PAGE EXCERPT:

####

R channel smoothing processing section 233 applies smoothing processing on the frequency axis to the absolute value of each frequency component of frequency domain parameters of the L channel signal, and outputs the frequency domain parameters smoothing the L channel signal on the frequency axis, to L channel gain factor calculating section 234 and adding section 236.
As smoothing processing in R channel smoothing processing section 233, similar to the smoothing processing in L channel smoothing processing section 232, processing is performed to add one component before or one component after each frequency component and then calculate the average value, that is, calculate the average movement of three points, as shown in equation 5. In equation 5, RF(f) refers to a frequency domain parameter of the R channel signal (a parameter after calculating the absolute value), and RFs(f) refers to a frequency domain parameter after smoothing processing of the R channel. $RFs (f) = (RF (f-1) + RF (f) \times RF (f+ 1)) / 3$
Also, as shown in equation 6, it is equally possible to perform smoothing processing on the frequency axis using autoregressive low-pass filter processing. $RFs (f) = RF (f) + α \times RFs (f - 1) 0 < α < 1$
Also, L channel smoothing processing and R channel smoothing processing are necessarily the same processing. For example, if signal characteristics of the L channel and signal characteristics of the R channel are different, there may be a case where different smoothing processing is used purposefully.

####

ENTRIES PROVIDED:
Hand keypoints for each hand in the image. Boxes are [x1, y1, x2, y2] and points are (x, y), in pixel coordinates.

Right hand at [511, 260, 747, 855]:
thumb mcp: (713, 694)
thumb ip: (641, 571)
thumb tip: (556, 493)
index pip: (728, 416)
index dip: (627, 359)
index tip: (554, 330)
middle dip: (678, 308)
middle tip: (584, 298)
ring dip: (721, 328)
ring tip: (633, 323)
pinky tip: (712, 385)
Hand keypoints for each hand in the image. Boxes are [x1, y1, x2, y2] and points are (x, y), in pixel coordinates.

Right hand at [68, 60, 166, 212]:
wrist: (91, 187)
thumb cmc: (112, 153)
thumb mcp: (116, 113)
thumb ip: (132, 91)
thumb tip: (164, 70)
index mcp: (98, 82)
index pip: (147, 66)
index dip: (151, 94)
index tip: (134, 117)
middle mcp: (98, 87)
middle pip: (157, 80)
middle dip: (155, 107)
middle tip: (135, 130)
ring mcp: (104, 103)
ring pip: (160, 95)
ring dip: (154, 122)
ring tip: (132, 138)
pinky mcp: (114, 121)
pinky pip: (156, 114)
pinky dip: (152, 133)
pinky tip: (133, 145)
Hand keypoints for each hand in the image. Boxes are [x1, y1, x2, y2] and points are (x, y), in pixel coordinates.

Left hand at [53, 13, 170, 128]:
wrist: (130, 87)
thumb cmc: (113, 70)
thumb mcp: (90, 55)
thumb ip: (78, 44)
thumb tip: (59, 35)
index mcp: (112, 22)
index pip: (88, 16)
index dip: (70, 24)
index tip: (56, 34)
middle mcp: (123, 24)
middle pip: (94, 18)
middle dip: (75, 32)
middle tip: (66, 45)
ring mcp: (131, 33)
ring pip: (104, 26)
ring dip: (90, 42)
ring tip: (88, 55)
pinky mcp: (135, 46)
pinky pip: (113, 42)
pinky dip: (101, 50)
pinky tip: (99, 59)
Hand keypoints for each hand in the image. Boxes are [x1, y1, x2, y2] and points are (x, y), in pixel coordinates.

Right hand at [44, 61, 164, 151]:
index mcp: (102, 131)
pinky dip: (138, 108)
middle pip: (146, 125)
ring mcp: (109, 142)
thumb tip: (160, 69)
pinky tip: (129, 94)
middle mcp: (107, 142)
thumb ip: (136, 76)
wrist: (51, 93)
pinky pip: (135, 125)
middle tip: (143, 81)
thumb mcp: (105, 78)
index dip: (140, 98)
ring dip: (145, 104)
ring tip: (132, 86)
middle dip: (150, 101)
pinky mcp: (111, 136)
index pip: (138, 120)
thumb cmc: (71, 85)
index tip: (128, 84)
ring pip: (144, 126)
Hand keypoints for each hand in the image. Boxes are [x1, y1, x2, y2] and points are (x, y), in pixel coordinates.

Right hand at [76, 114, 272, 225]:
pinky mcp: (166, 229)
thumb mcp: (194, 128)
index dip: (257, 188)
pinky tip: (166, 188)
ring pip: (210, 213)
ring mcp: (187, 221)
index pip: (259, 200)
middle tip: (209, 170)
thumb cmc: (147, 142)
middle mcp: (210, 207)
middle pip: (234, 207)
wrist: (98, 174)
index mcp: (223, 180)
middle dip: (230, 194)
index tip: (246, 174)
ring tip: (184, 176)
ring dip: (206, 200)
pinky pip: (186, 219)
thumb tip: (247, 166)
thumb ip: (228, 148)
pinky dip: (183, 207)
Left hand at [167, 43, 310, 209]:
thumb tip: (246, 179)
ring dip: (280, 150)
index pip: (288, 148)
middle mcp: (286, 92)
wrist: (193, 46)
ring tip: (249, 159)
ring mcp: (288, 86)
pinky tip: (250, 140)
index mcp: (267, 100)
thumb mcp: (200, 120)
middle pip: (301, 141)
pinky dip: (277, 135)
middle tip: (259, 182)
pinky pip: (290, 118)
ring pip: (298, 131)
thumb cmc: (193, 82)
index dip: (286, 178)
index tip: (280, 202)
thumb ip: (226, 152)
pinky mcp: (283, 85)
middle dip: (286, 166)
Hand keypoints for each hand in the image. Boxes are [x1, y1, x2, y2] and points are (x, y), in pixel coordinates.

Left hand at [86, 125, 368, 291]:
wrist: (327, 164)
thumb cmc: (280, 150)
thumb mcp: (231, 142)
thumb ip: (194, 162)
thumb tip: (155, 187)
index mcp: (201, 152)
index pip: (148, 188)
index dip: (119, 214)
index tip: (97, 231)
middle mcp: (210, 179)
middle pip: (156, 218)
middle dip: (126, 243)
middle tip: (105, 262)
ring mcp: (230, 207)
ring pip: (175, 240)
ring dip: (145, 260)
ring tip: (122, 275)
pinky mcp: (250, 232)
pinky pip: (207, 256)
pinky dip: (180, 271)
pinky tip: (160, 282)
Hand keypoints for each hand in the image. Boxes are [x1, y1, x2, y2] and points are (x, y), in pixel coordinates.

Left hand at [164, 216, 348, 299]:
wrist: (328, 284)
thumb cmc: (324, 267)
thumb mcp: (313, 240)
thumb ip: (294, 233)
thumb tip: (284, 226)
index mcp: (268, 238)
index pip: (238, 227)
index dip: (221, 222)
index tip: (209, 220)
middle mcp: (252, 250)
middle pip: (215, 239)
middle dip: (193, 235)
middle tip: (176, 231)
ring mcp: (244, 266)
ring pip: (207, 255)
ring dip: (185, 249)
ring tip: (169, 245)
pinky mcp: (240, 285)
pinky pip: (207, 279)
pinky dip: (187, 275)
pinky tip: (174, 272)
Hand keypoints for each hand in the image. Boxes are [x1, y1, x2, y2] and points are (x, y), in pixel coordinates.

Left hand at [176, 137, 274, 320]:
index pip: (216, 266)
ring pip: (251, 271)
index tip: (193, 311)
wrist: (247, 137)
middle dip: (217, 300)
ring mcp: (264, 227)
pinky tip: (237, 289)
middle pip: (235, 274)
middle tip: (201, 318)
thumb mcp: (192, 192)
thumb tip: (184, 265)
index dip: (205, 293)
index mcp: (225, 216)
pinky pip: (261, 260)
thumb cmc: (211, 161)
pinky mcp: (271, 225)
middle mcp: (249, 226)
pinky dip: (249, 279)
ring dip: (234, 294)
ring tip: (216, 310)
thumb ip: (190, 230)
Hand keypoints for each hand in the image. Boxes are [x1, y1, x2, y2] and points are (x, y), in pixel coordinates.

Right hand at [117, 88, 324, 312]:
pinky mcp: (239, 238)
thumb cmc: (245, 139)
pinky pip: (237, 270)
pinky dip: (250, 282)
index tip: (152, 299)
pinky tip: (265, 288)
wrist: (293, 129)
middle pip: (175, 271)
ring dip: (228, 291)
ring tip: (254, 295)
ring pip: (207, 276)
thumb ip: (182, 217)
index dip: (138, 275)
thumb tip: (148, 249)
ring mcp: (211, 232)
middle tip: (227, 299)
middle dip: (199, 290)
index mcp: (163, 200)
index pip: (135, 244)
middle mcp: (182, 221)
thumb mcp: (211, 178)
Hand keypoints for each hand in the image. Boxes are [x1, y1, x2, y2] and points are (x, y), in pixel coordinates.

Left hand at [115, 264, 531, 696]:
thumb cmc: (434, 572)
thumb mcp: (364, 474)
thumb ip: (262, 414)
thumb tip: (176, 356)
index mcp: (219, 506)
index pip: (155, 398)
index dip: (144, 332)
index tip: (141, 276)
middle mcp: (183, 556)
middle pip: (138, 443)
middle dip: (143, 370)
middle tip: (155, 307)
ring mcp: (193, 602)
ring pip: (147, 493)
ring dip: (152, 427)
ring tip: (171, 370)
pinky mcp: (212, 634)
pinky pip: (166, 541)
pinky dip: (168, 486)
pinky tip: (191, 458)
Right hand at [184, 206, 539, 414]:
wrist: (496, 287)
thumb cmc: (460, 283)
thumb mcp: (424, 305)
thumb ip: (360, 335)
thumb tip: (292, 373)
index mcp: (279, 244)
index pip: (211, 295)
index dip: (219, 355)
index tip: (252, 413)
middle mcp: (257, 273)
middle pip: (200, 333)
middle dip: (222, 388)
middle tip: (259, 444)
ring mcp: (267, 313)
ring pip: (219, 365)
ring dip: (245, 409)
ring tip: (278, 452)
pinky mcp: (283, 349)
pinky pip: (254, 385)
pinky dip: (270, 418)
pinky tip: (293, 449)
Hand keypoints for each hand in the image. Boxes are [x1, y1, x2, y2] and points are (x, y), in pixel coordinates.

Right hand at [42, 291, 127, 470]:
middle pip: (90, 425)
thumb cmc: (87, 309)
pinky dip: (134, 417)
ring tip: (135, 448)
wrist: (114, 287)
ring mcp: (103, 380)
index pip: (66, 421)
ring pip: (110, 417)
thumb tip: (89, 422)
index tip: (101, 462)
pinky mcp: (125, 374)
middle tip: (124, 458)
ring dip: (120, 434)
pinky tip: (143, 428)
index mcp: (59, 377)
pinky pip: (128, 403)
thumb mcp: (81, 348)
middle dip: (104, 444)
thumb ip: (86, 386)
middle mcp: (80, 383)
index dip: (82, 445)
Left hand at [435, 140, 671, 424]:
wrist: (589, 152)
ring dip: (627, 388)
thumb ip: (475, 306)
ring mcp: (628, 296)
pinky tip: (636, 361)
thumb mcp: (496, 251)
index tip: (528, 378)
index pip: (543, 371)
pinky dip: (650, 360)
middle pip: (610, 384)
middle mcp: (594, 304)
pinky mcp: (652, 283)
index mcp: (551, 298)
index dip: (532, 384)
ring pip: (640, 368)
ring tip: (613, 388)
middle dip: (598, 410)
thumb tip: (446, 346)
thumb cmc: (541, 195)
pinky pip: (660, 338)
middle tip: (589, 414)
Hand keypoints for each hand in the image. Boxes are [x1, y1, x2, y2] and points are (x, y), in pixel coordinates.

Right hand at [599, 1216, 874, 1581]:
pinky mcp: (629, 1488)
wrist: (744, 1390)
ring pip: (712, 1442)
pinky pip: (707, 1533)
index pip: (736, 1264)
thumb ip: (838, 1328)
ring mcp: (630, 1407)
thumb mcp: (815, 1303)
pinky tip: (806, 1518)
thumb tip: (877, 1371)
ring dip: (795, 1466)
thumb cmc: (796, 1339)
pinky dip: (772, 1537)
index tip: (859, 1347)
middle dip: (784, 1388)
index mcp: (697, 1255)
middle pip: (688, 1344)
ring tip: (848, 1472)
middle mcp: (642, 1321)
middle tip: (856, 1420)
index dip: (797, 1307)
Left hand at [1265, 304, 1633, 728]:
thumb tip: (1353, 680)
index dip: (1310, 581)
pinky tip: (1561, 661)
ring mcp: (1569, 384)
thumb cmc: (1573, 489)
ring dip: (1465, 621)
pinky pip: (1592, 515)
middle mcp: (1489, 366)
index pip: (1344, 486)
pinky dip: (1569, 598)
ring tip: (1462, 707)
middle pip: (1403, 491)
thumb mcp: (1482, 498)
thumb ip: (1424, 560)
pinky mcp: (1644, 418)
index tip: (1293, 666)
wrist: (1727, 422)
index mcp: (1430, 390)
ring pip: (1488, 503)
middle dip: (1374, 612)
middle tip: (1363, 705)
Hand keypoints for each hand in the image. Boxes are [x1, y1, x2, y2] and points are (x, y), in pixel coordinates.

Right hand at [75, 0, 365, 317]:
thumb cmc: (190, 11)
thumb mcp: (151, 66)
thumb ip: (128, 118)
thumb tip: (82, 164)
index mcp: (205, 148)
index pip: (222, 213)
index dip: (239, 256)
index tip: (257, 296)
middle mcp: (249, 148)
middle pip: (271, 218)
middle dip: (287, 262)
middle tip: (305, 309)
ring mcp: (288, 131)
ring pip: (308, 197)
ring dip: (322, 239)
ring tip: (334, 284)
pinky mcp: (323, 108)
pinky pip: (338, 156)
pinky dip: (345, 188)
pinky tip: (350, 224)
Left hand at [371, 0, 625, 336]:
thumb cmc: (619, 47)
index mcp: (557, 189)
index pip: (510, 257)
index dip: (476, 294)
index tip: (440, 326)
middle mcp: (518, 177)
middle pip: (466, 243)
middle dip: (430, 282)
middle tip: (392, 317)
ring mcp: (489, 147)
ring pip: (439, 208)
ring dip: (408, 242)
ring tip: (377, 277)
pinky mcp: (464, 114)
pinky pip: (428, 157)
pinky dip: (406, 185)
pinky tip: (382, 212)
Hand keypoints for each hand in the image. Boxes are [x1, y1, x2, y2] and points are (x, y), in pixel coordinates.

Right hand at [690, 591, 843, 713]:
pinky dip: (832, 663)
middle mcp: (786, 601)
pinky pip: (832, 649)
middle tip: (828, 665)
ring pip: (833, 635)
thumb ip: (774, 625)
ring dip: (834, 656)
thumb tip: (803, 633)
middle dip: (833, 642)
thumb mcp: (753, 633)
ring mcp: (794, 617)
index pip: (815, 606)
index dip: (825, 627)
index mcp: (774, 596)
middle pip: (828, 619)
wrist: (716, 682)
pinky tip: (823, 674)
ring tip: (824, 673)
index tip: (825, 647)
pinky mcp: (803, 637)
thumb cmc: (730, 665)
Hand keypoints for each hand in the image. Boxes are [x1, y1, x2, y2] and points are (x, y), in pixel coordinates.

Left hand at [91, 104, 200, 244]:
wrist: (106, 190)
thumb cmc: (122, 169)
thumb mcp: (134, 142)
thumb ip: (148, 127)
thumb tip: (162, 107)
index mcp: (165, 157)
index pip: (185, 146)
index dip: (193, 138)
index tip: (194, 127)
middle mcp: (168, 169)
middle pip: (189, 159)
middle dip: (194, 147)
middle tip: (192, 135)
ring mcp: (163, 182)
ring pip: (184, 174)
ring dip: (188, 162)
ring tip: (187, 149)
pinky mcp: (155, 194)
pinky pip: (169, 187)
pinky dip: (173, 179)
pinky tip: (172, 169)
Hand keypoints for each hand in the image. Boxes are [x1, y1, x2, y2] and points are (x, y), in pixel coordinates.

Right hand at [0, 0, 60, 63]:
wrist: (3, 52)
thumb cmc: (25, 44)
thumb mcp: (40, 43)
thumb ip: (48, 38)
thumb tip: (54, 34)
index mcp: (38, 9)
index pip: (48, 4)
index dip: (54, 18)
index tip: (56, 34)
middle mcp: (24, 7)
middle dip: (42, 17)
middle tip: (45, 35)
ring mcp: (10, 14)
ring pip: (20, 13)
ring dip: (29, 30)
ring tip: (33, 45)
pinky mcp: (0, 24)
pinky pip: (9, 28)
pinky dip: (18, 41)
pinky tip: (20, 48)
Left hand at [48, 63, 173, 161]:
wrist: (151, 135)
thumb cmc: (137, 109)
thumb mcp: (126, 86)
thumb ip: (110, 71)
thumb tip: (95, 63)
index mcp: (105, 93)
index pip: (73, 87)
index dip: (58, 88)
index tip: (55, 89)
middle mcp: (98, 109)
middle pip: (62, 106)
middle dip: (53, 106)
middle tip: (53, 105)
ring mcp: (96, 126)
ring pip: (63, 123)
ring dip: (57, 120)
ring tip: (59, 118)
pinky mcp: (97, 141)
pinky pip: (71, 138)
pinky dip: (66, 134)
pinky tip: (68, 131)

####

TASKS TO PERFORM:
**A.** In the channel smoothing passage, under what condition might the L channel and the R channel be given different smoothing processing on purpose?
**B.** Continue the passage on channel smoothing processing from its last sentence.

EXERCISE RESULTS:
**A.** Different smoothing processing may be used on purpose when the signal characteristics of the L channel differ from those of the R channel.

**B.**
Adding section 236 adds, on a per frequency component basis, the frequency domain parameters smoothing the L channel signal and the frequency domain parameters smoothing the R channel signal, and outputs the addition results to L channel gain factor calculating section 234 and R channel gain factor calculating section 235.
L channel gain factor calculating section 234 calculates the amplitude ratio between the frequency domain parameter (LFs(f)) smoothing the L channel signal and the addition result (LFs(f)+RFs(f)) received as input from adding section 236, and outputs the amplitude ratio to scaling section 237. That is, L channel gain factor calculating section 234 calculates gl(f) shown in equation 7. $gL (f) = LFs (f) / (LFs (f) + RFs (f))$
R channel gain factor calculating section 235 calculates the amplitude ratio between the frequency domain parameter (RFs(f)) smoothing the R channel signal and the addition result (LFs(f)+RFs(f)) received as input from adding section 236, and outputs the amplitude ratio to scaling section 237. That is, R channel gain factor calculating section 235 calculates gl(f) shown in equation 8. $gR (f) = RFs (f) / (LFs (f) + RFs (f))$
Scaling section 237 performs scaling processing of gL(f) and gR(f) to calculate balance parameter GL(f) for the L channel and balance parameter GR(f) for the R channel, gives one-frame delay to them and then outputs these balance parameters to selecting section 220.
Here, if monaural signal M(f) is defined as, for example, M(f)=0.5(L(f)+R(f)), scaling section 237 performs scaling processing of gL(f) and gR(f) such that GL(f) + GR(f) = 2.0. To be more specific, scaling section 237 calculates GL(f) and GR(f) by multiplying gL(f) and gR(f) by 2/(gL(f)+gR(f)).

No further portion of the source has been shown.